Assigned task:
Report how many lines of these entries hold the string "Sales"; reply with the number alone.

Supplied material:
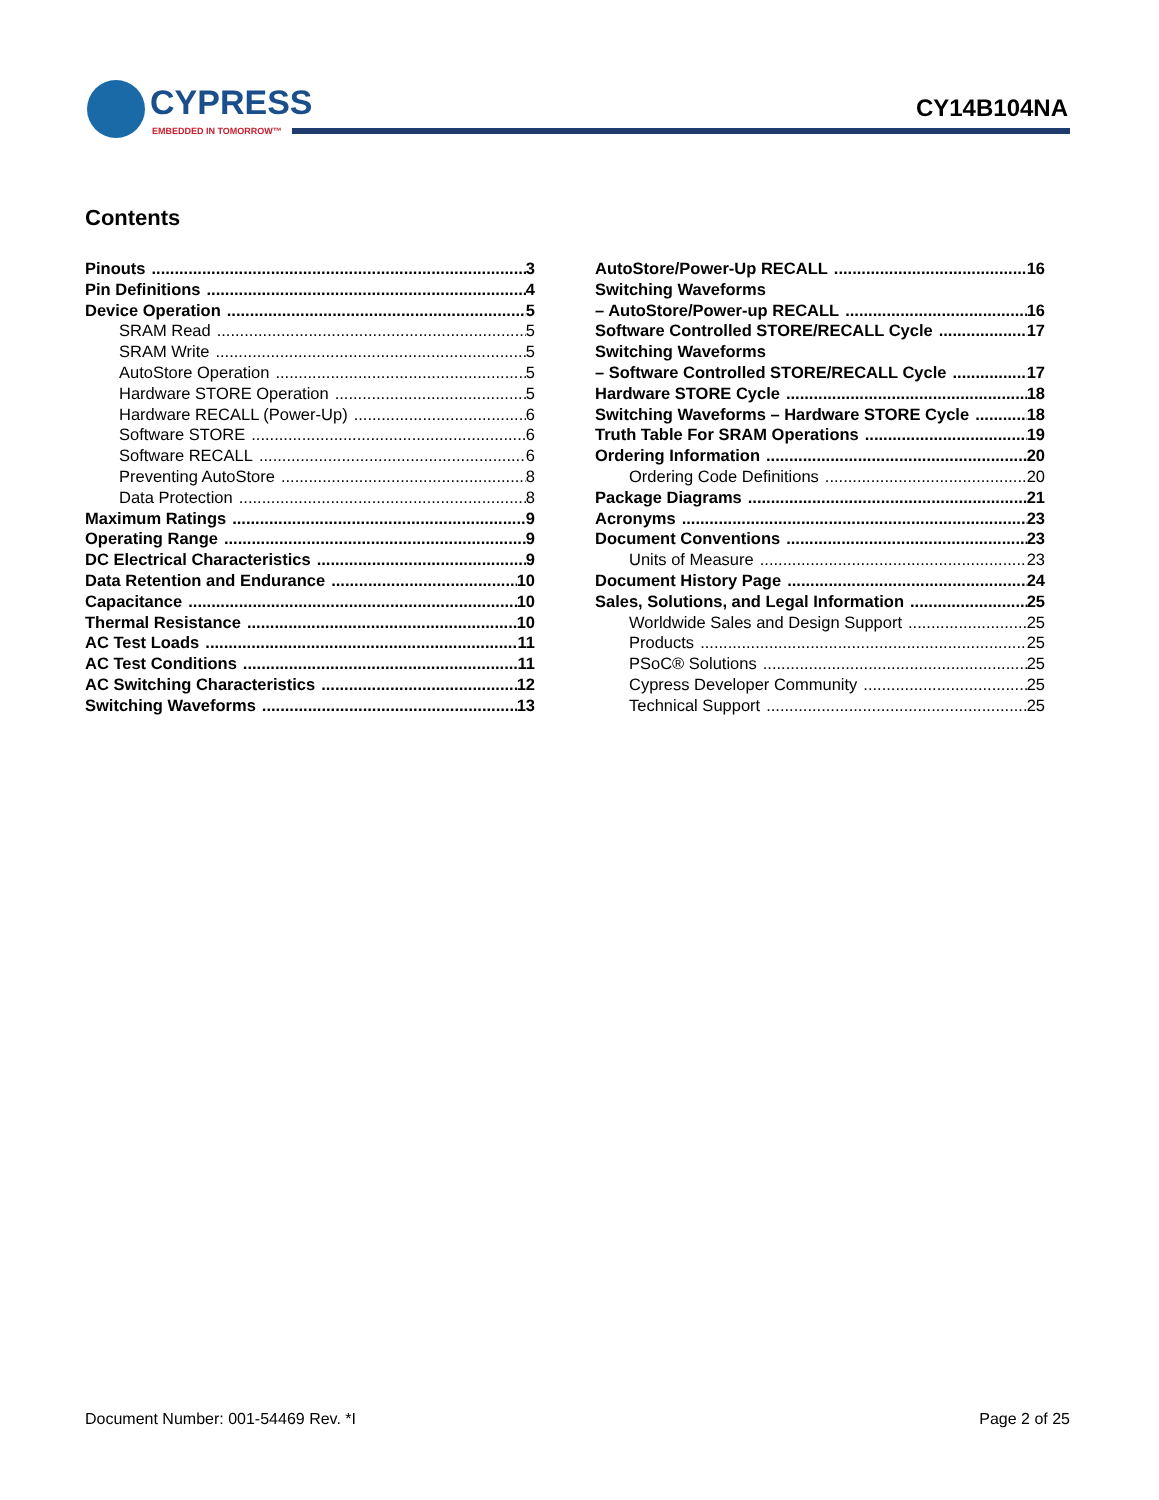CYPRESS
EMBEDDED IN TOMORROW™
CY14B104NA
Contents
Pinouts 3
Pin Definitions 4
Device Operation 5
SRAM Read 5
SRAM Write 5
AutoStore Operation 5
Hardware STORE Operation 5
Hardware RECALL (Power-Up) 6
Software STORE 6
Software RECALL 6
Preventing AutoStore 8
Data Protection 8
Maximum Ratings 9
Operating Range 9
DC Electrical Characteristics 9
Data Retention and Endurance 10
Capacitance 10
Thermal Resistance 10
AC Test Loads 11
AC Test Conditions 11
AC Switching Characteristics 12
Switching Waveforms 13
AutoStore/Power-Up RECALL 16
Switching Waveforms
– AutoStore/Power-up RECALL 16
Software Controlled STORE/RECALL Cycle 17
Switching Waveforms
– Software Controlled STORE/RECALL Cycle 17
Hardware STORE Cycle 18
Switching Waveforms – Hardware STORE Cycle 18
Truth Table For SRAM Operations 19
Ordering Information 20
Ordering Code Definitions 20
Package Diagrams 21
Acronyms 23
Document Conventions 23
Units of Measure 23
Document History Page 24
Sales, Solutions, and Legal Information 25
Worldwide Sales and Design Support 25
Products 25
PSoC® Solutions 25
Cypress Developer Community 25
Technical Support 25
Document Number: 001-54469 Rev. *I Page 2 of 25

Your response:
2